I am new to hosting and need your urgent help. I recently switched from wordpress.com to freehostia to host my blog. Freehostia is great   

I simply wanna configure Freehostia and .co.cc, but I am not getting how to do so? I opened a support ticket and got accurate responses, but I am a NEWBIE so it's very very hard for me to configure .co.cc

Here are the steps that I followed:

*1. Firstly I entered:*

dns1.freehostia.com
dns2.freehostia.com in .co.cc domain setup

*2. Now after 24 hours or so when I entered *mrinntech.co.cc/ it showed me the following error:*
*i33.tinypic.com/2hrfkew.jpg

*3. I opened a support ticket and there I was guided to download filezilla with the following Instructions:*


> You will need the following details for your FTP client:
> 
> FTP Host(s): mrinntech.co.cc
> 
> ...


Now with reference to above I am not getting this where I can get the content of my site to upload?
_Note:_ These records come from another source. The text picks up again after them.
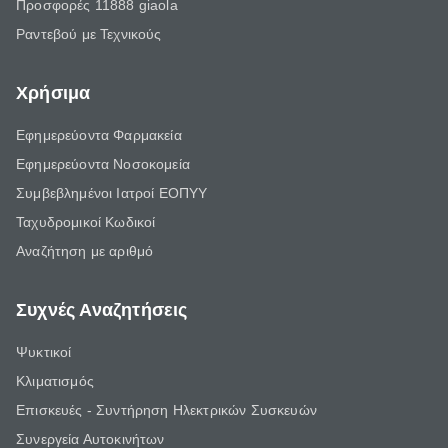
Προσφορές 11888 giaola
Ραντεβού με Τεχνικούς
Χρήσιμα
Εφημερεύοντα Φαρμακεία
Εφημερεύοντα Νοσοκομεία
Συμβεβλημένοι Ιατροί ΕΟΠΥΥ
Ταχυδρομικοί Κωδικοί
Αναζήτηση με αριθμό
Συχνές Αναζητήσεις
Ψυκτικοί
Κλιματισμός
Επισκευές - Συντήρηση Ηλεκτρικών Συσκευών
Συνεργεία Αυτοκινήτων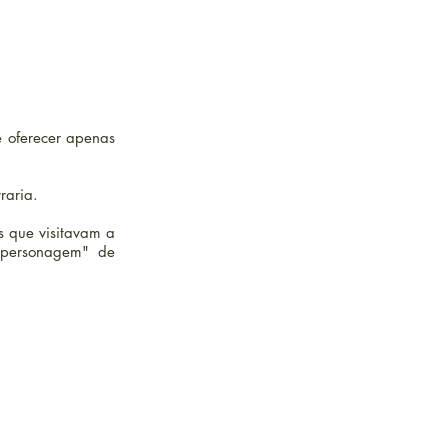
 oferecer apenas
vraria.
s que visitavam a
"personagem" de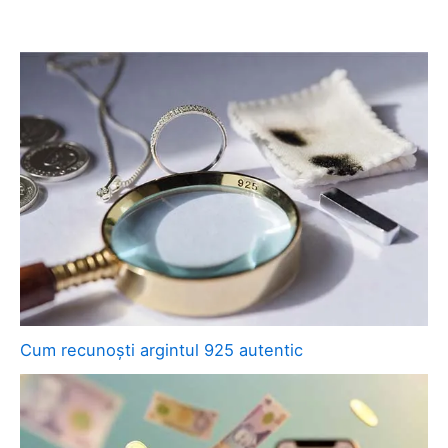
Cum recunoști argintul 925 autentic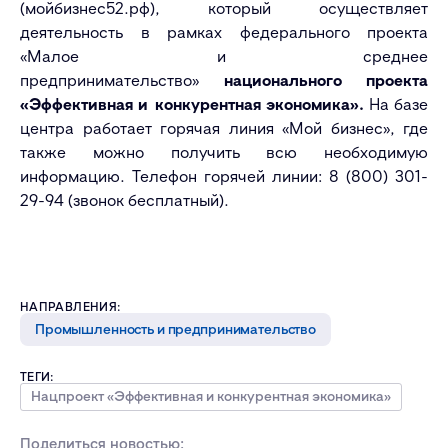
(мойбизнес52.рф), который осуществляет
деятельность в рамках федерального проекта
«Малое и среднее
предпринимательство»
национального проекта
«Эффективная и конкурентная экономика».
На базе
центра работает горячая линия «Мой бизнес», где
также можно получить всю необходимую
информацию. Телефон горячей линии: 8 (800) 301-
29-94 (звонок бесплатный).
НАПРАВЛЕНИЯ:
Промышленность и предпринимательство
ТЕГИ:
Нацпроект «Эффективная и конкурентная экономика»
Поделиться новостью: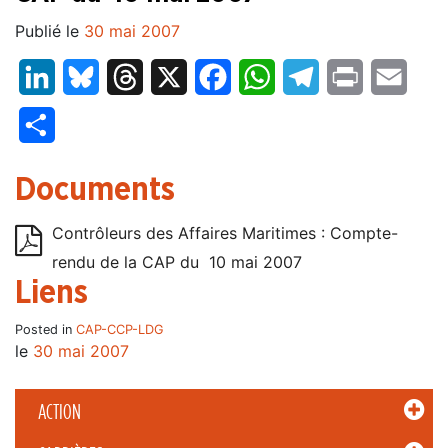
Publié le
30 mai 2007
LinkedIn
Bluesky
Threads
X
Facebook
WhatsApp
Telegram
Print
Email
Partager
Documents
Contrôleurs des Affaires Maritimes : Compte-
rendu de la CAP du 10 mai 2007
Liens
Posted in
CAP-CCP-LDG
le
30 mai 2007
ACTION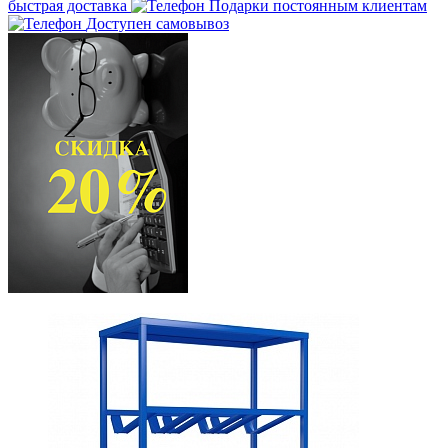
быстрая доставка
Подарки постоянным клиентам
Доступен самовывоз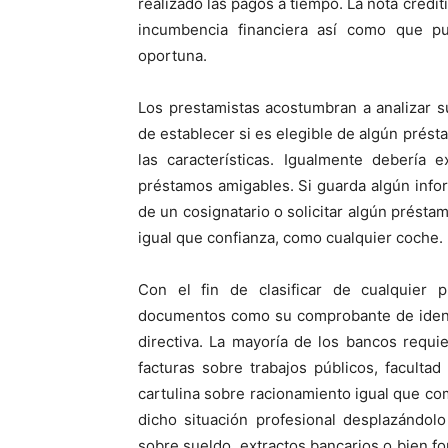
realizado las pagos a tiempo. La nota credit
incumbencia financiera así­ como que p
oportuna.
Los prestamistas acostumbran a analizar su 
de establecer si es elegible de algún prést
las características. Igualmente debería 
préstamos amigables. Si guarda algún inform
de un cosignatario o solicitar algún prést
igual que confianza, como cualquier coche.
Con el fin de clasificar de cualquier p
documentos como su comprobante de ident
directiva. La mayoría de los bancos requ
facturas sobre trabajos públicos, facult
cartulina sobre racionamiento igual que c
dicho situación profesional desplazándolo 
sobre sueldo, extractos bancarios o bien f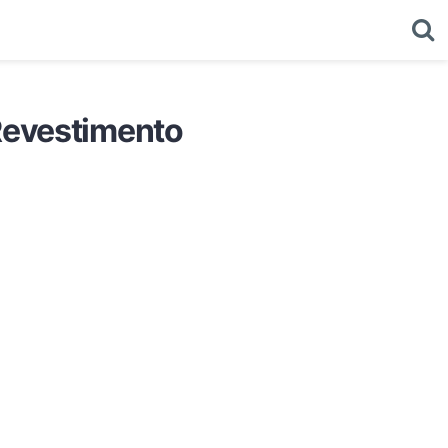
Revestimento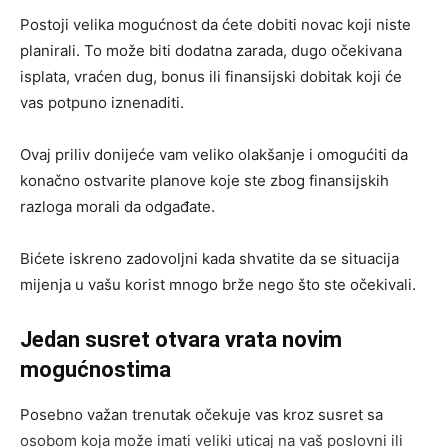
Postoji velika mogućnost da ćete dobiti novac koji niste
planirali. To može biti dodatna zarada, dugo očekivana
isplata, vraćen dug, bonus ili finansijski dobitak koji će
vas potpuno iznenaditi.
Ovaj priliv donijeće vam veliko olakšanje i omogućiti da
konačno ostvarite planove koje ste zbog finansijskih
razloga morali da odgađate.
Bićete iskreno zadovoljni kada shvatite da se situacija
mijenja u vašu korist mnogo brže nego što ste očekivali.
Jedan susret otvara vrata novim
mogućnostima
Posebno važan trenutak očekuje vas kroz susret sa
osobom koja može imati veliki uticaj na vaš poslovni ili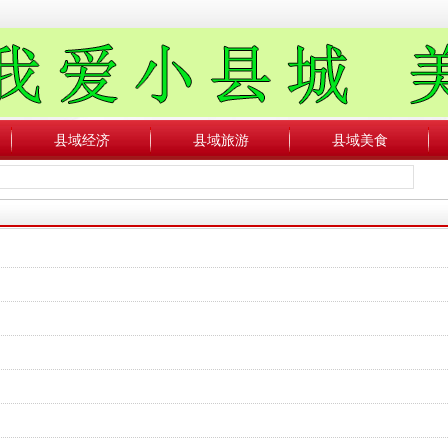
县域经济
县域旅游
县域美食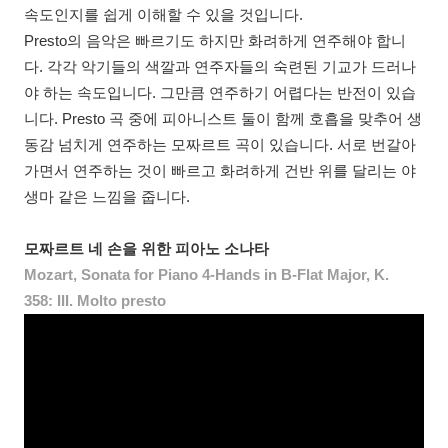
속도인지를 쉽게 이해할 수 있을 것입니다.
Presto의 음악은 빠르기도 하지만 화려하게 연주해야 합니
다. 각각 악기들의 색깔과 연주자들의 숙련된 기교가 드러나
야 하는 속도입니다. 그만큼 연주하기 어렵다는 반전이 있습
니다. Presto 곡 중에 피아니스트 둘이 함께 호흡을 맞추어 생
동감 넘치게 연주하는 모짜르트 곡이 있습니다. 서로 번갈아
가면서 연주하는 것이 빠르고 화려하게 건반 위를 달리는 야
생마 같은 느낌을 줍니다.
모짜르트 네 손을 위한 피아노 소나타
Mozart, Sonata for Piano 4-Hands in B-Flat Major, K.
358:
III. Molto presto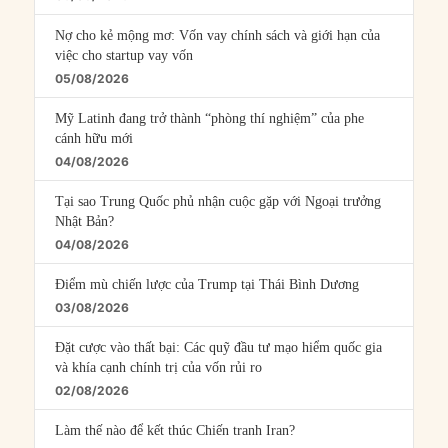
Nợ cho kẻ mộng mơ: Vốn vay chính sách và giới hạn của
việc cho startup vay vốn
05/08/2026
Mỹ Latinh đang trở thành “phòng thí nghiệm” của phe
cánh hữu mới
04/08/2026
Tại sao Trung Quốc phủ nhận cuộc gặp với Ngoại trưởng
Nhật Bản?
04/08/2026
Điểm mù chiến lược của Trump tại Thái Bình Dương
03/08/2026
Đặt cược vào thất bại: Các quỹ đầu tư mạo hiểm quốc gia
và khía cạnh chính trị của vốn rủi ro
02/08/2026
Làm thế nào để kết thúc Chiến tranh Iran?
I am completely confused 

Please guide me.

- With Best Wishes


----------



## mehulved (Aug 19, 2008)

Where did you install your blogging software?


----------



## mrintech (Aug 19, 2008)

freehostia's elephantis only


----------



## mehulved (Aug 19, 2008)

I mean at what path did you install wordpress or whatever blogging software you want.


----------



## mrintech (Aug 19, 2008)

I created a database first and than simply installed Wordpress. I am not getting you can you please give a example? 

My blog address is *mrinntech.freehostia.com/

Sorry friend I am new to domain and hosting so it's a bit hard for me to get what actually you wanna say. But I request you to please help me.


----------



## mehulved (Aug 19, 2008)

You need to setup further in your control panel to redirect *www.mrinntech.co.cc to *mrinntech.freehostia.com/
How to do it depends on your control panel software like CPanel or DirectAdmin.


----------



## mrintech (Aug 19, 2008)

It's cPanel. When I opened a ticket there they said in order to use .co.cc you have to upload ur site content there using filezilla. But I am not getting how to upload the site content/from where I must download the site content.

I submitted the ticket as it was showing the error as shown in the screenshot of the first post

pls help


----------



## mehulved (Aug 19, 2008)

No, your site is working fine. No need to upload anything or such.
Only problem is with the redirection.
You need to redirect *www.mrinntech.co.cc to *mrinntech.freehostia.com/ , you will have to check that in you CPanel. If you can't find it I will check one of the CPanel accesses I have around and tell you.


----------



## mrintech (Aug 19, 2008)

Friend, I don't want redirection at all. I want something like this i.e. DNS mapping

** *mrinntech.freehostia.com/xx/xx/xxxx/post name* to **mrinntech.co.cc/xx/xx/xxxx/post name*, this is the thing I want


----------



## mehulved (Aug 19, 2008)

Arre did you check for domain redirection in your control panel?


----------



## mrintech (Aug 19, 2008)

leave it bro 

I am not getting anything, but immense thanx for your reply


----------



## The Conqueror (Aug 19, 2008)

Use cPanel's Fantastico to install wordpress for you.


----------



## mehulved (Aug 19, 2008)

See if anything from here helps -> *www.youtube.com/watch?v=b5LC2hkKD6k


----------